### ASSIGNMENT
Change "widest spread" to "largest range" in the records below, and reproduce every other line without alteration. Leave the pictures out of your answer.

Data entries:
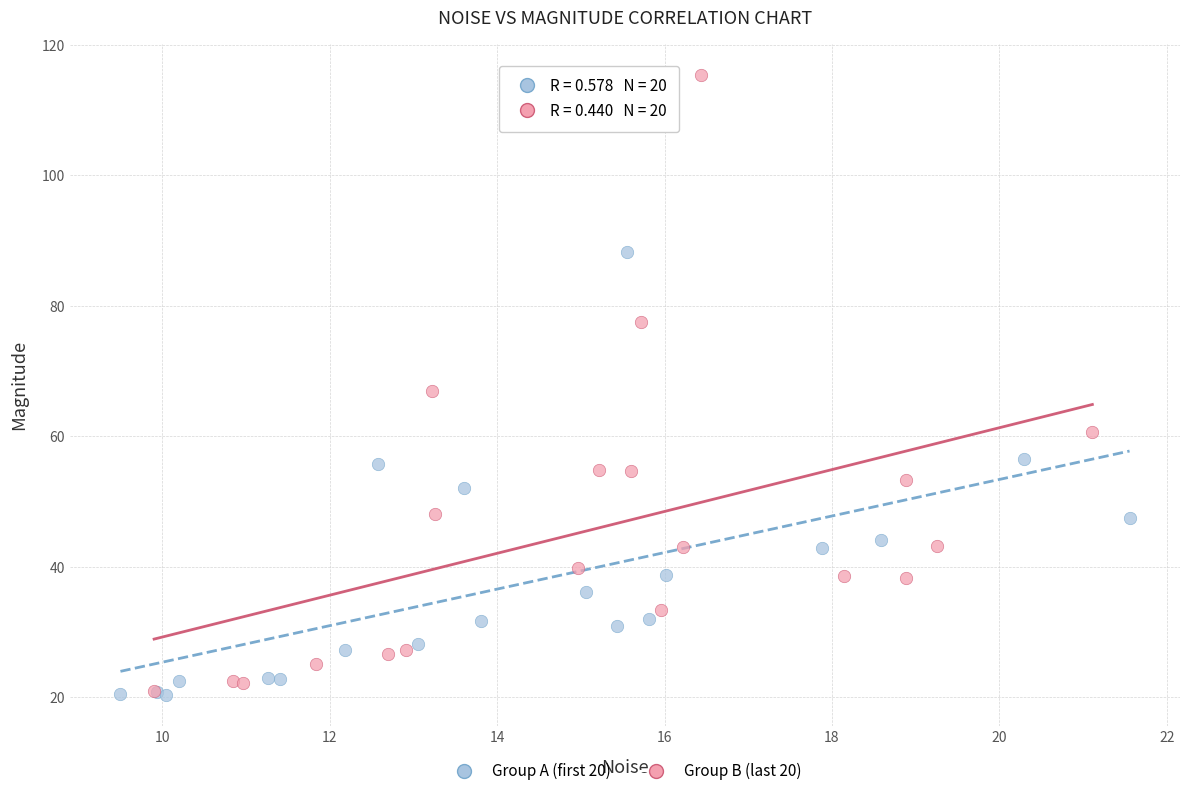

Which series has the widest spread of Y values?

Group B (last 20)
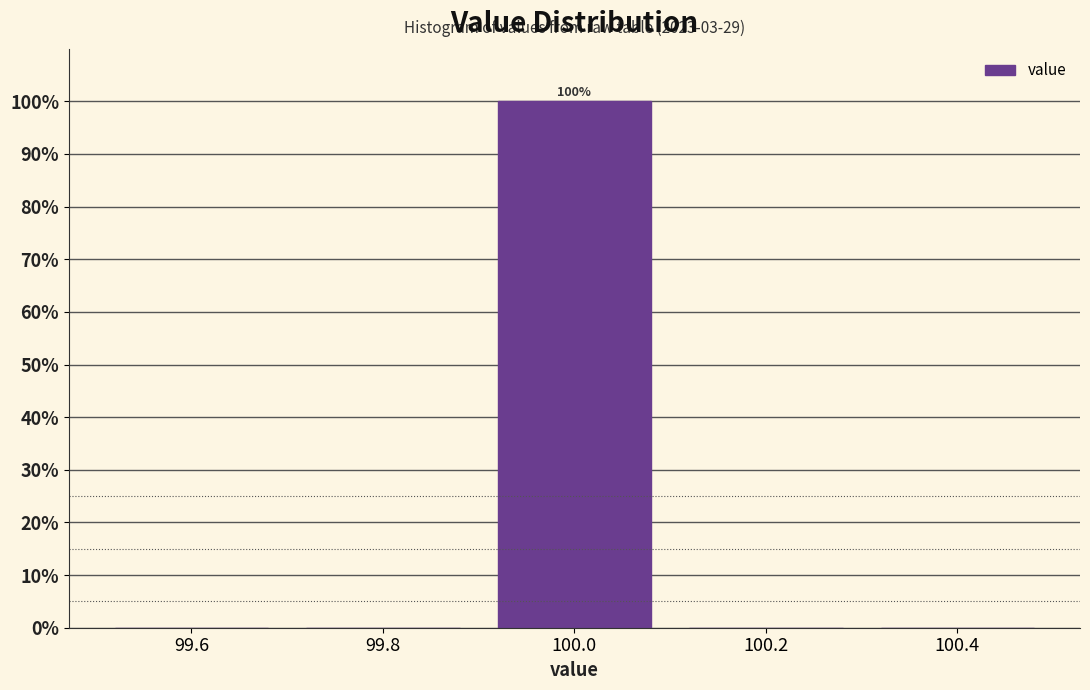

Over which range of the x-axis is the bar tallest?

99.9 to 100.1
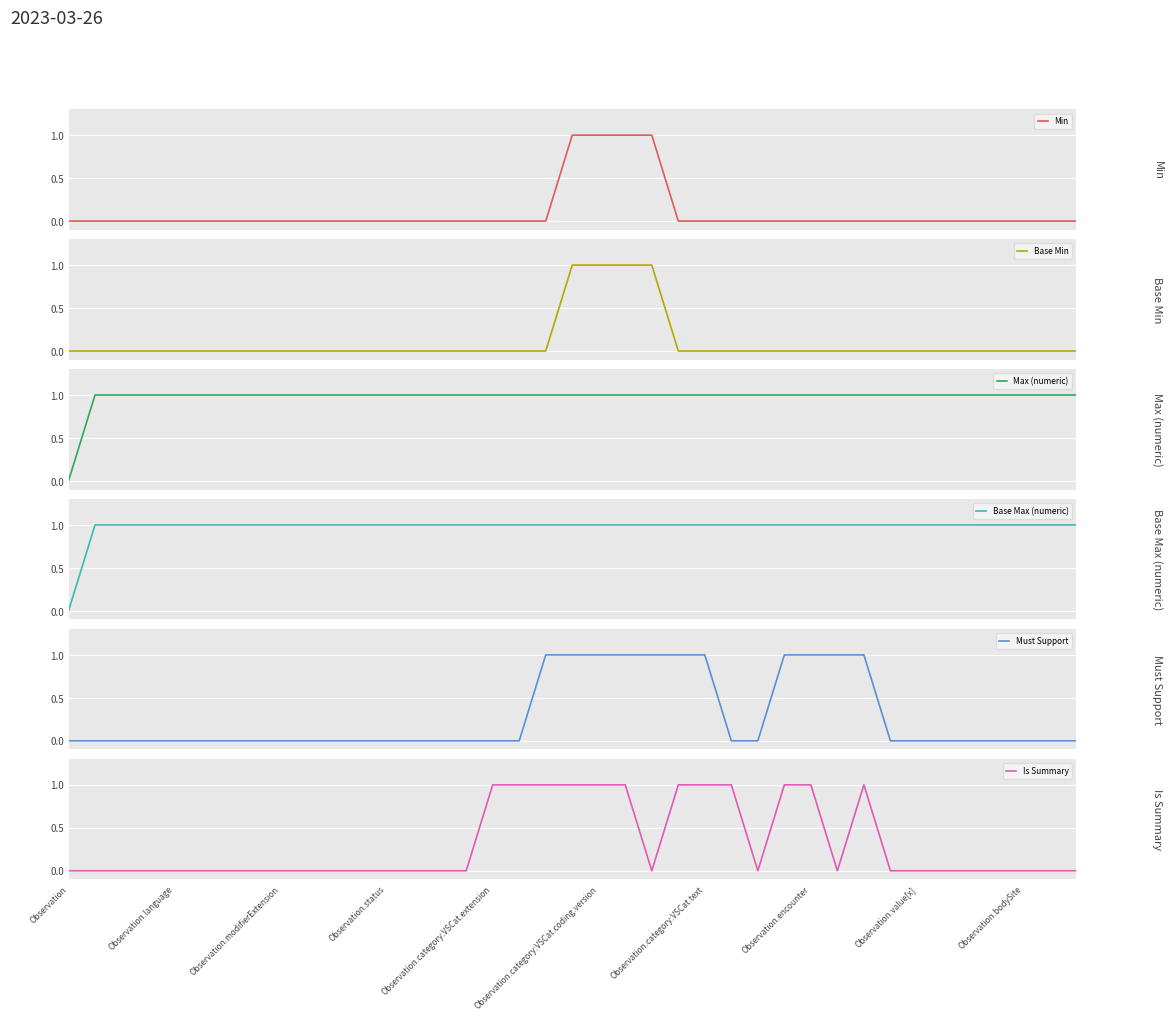

How many distinct data groups are displayed?

6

### OUTPUT FOR THIS EXERCISE
Which series has the largest range of Y values?

Group B (last 20)

Over which range of the x-axis is the bar tallest?

99.9 to 100.1

How many distinct data groups are displayed?

6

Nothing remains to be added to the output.